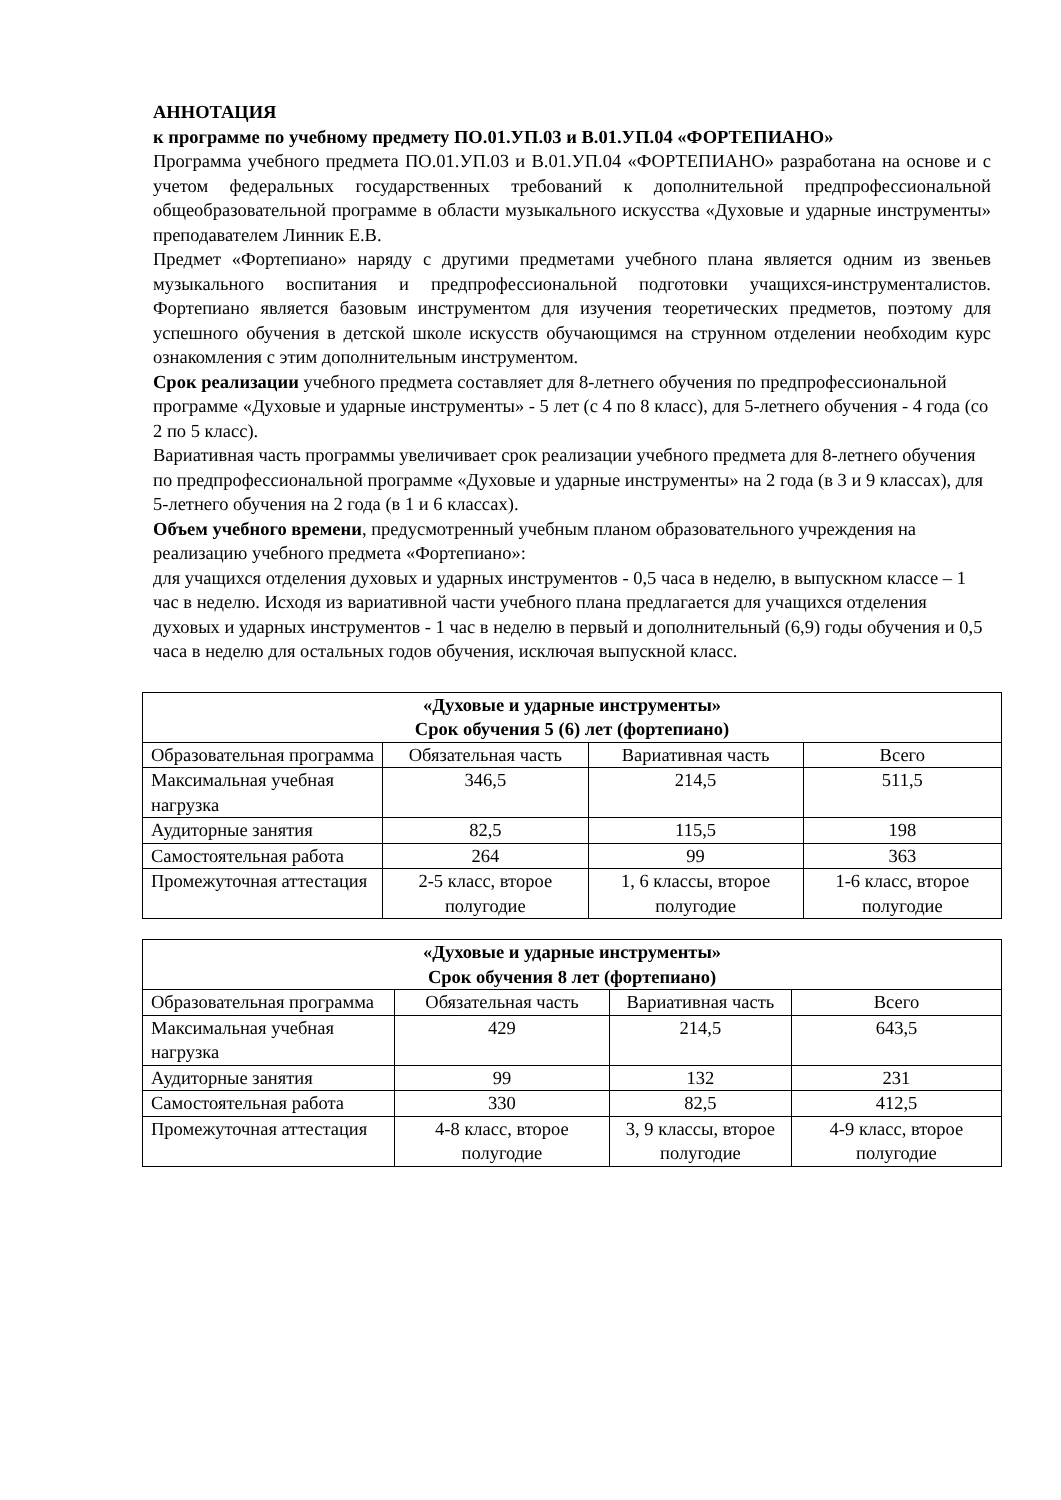АННОТАЦИЯ
к программе по учебному предмету ПО.01.УП.03 и В.01.УП.04 «ФОРТЕПИАНО»
Программа учебного предмета ПО.01.УП.03 и В.01.УП.04 «ФОРТЕПИАНО» разработана на основе и с учетом федеральных государственных требований к дополнительной предпрофессиональной общеобразовательной программе в области музыкального искусства «Духовые и ударные инструменты» преподавателем Линник Е.В.
Предмет «Фортепиано» наряду с другими предметами учебного плана является одним из звеньев музыкального воспитания и предпрофессиональной подготовки учащихся-инструменталистов. Фортепиано является базовым инструментом для изучения теоретических предметов, поэтому для успешного обучения в детской школе искусств обучающимся на струнном отделении необходим курс ознакомления с этим дополнительным инструментом.
Срок реализации учебного предмета составляет для 8-летнего обучения по предпрофессиональной программе «Духовые и ударные инструменты» - 5 лет (с 4 по 8 класс), для 5-летнего обучения - 4 года (со 2 по 5 класс).
Вариативная часть программы увеличивает срок реализации учебного предмета для 8-летнего обучения по предпрофессиональной программе «Духовые и ударные инструменты» на 2 года (в 3 и 9 классах), для 5-летнего обучения на 2 года (в 1 и 6 классах).
Объем учебного времени, предусмотренный учебным планом образовательного учреждения на реализацию учебного предмета «Фортепиано»:
для учащихся отделения духовых и ударных инструментов - 0,5 часа в неделю, в выпускном классе – 1 час в неделю. Исходя из вариативной части учебного плана предлагается для учащихся отделения духовых и ударных инструментов - 1 час в неделю в первый и дополнительный (6,9) годы обучения и 0,5 часа в неделю для остальных годов обучения, исключая выпускной класс.
| «Духовые и ударные инструменты» Срок обучения 5 (6) лет (фортепиано) | | | |
| Образовательная программа | Обязательная часть | Вариативная часть | Всего |
| Максимальная учебная нагрузка | 346,5 | 214,5 | 511,5 |
| Аудиторные занятия | 82,5 | 115,5 | 198 |
| Самостоятельная работа | 264 | 99 | 363 |
| Промежуточная аттестация | 2-5 класс, второе полугодие | 1, 6 классы, второе полугодие | 1-6 класс, второе полугодие |
| «Духовые и ударные инструменты» Срок обучения 8 лет (фортепиано) | | | |
| Образовательная программа | Обязательная часть | Вариативная часть | Всего |
| Максимальная учебная нагрузка | 429 | 214,5 | 643,5 |
| Аудиторные занятия | 99 | 132 | 231 |
| Самостоятельная работа | 330 | 82,5 | 412,5 |
| Промежуточная аттестация | 4-8 класс, второе полугодие | 3, 9 классы, второе полугодие | 4-9 класс, второе полугодие |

------------

▶ [Exercise brief]:
All records above must be copied exactly, though the pictures they hold are to be left out.

▶ [Written response]:
АННОТАЦИЯ
к программе по учебному предмету ПО.01.УП.03 и В.01.УП.04 «ФОРТЕПИАНО»
Программа учебного предмета ПО.01.УП.03 и В.01.УП.04 «ФОРТЕПИАНО» разработана на основе и с учетом федеральных государственных требований к дополнительной предпрофессиональной общеобразовательной программе в области музыкального искусства «Духовые и ударные инструменты» преподавателем Линник Е.В.
Предмет «Фортепиано» наряду с другими предметами учебного плана является одним из звеньев музыкального воспитания и предпрофессиональной подготовки учащихся-инструменталистов. Фортепиано является базовым инструментом для изучения теоретических предметов, поэтому для успешного обучения в детской школе искусств обучающимся на струнном отделении необходим курс ознакомления с этим дополнительным инструментом.
Срок реализации учебного предмета составляет для 8-летнего обучения по предпрофессиональной программе «Духовые и ударные инструменты» - 5 лет (с 4 по 8 класс), для 5-летнего обучения - 4 года (со 2 по 5 класс).
Вариативная часть программы увеличивает срок реализации учебного предмета для 8-летнего обучения по предпрофессиональной программе «Духовые и ударные инструменты» на 2 года (в 3 и 9 классах), для 5-летнего обучения на 2 года (в 1 и 6 классах).
Объем учебного времени, предусмотренный учебным планом образовательного учреждения на реализацию учебного предмета «Фортепиано»:
для учащихся отделения духовых и ударных инструментов - 0,5 часа в неделю, в выпускном классе – 1 час в неделю. Исходя из вариативной части учебного плана предлагается для учащихся отделения духовых и ударных инструментов - 1 час в неделю в первый и дополнительный (6,9) годы обучения и 0,5 часа в неделю для остальных годов обучения, исключая выпускной класс.
| «Духовые и ударные инструменты» Срок обучения 5 (6) лет (фортепиано) | | | |
| Образовательная программа | Обязательная часть | Вариативная часть | Всего |
| Максимальная учебная нагрузка | 346,5 | 214,5 | 511,5 |
| Аудиторные занятия | 82,5 | 115,5 | 198 |
| Самостоятельная работа | 264 | 99 | 363 |
| Промежуточная аттестация | 2-5 класс, второе полугодие | 1, 6 классы, второе полугодие | 1-6 класс, второе полугодие |
| «Духовые и ударные инструменты» Срок обучения 8 лет (фортепиано) | | | |
| Образовательная программа | Обязательная часть | Вариативная часть | Всего |
| Максимальная учебная нагрузка | 429 | 214,5 | 643,5 |
| Аудиторные занятия | 99 | 132 | 231 |
| Самостоятельная работа | 330 | 82,5 | 412,5 |
| Промежуточная аттестация | 4-8 класс, второе полугодие | 3, 9 классы, второе полугодие | 4-9 класс, второе полугодие |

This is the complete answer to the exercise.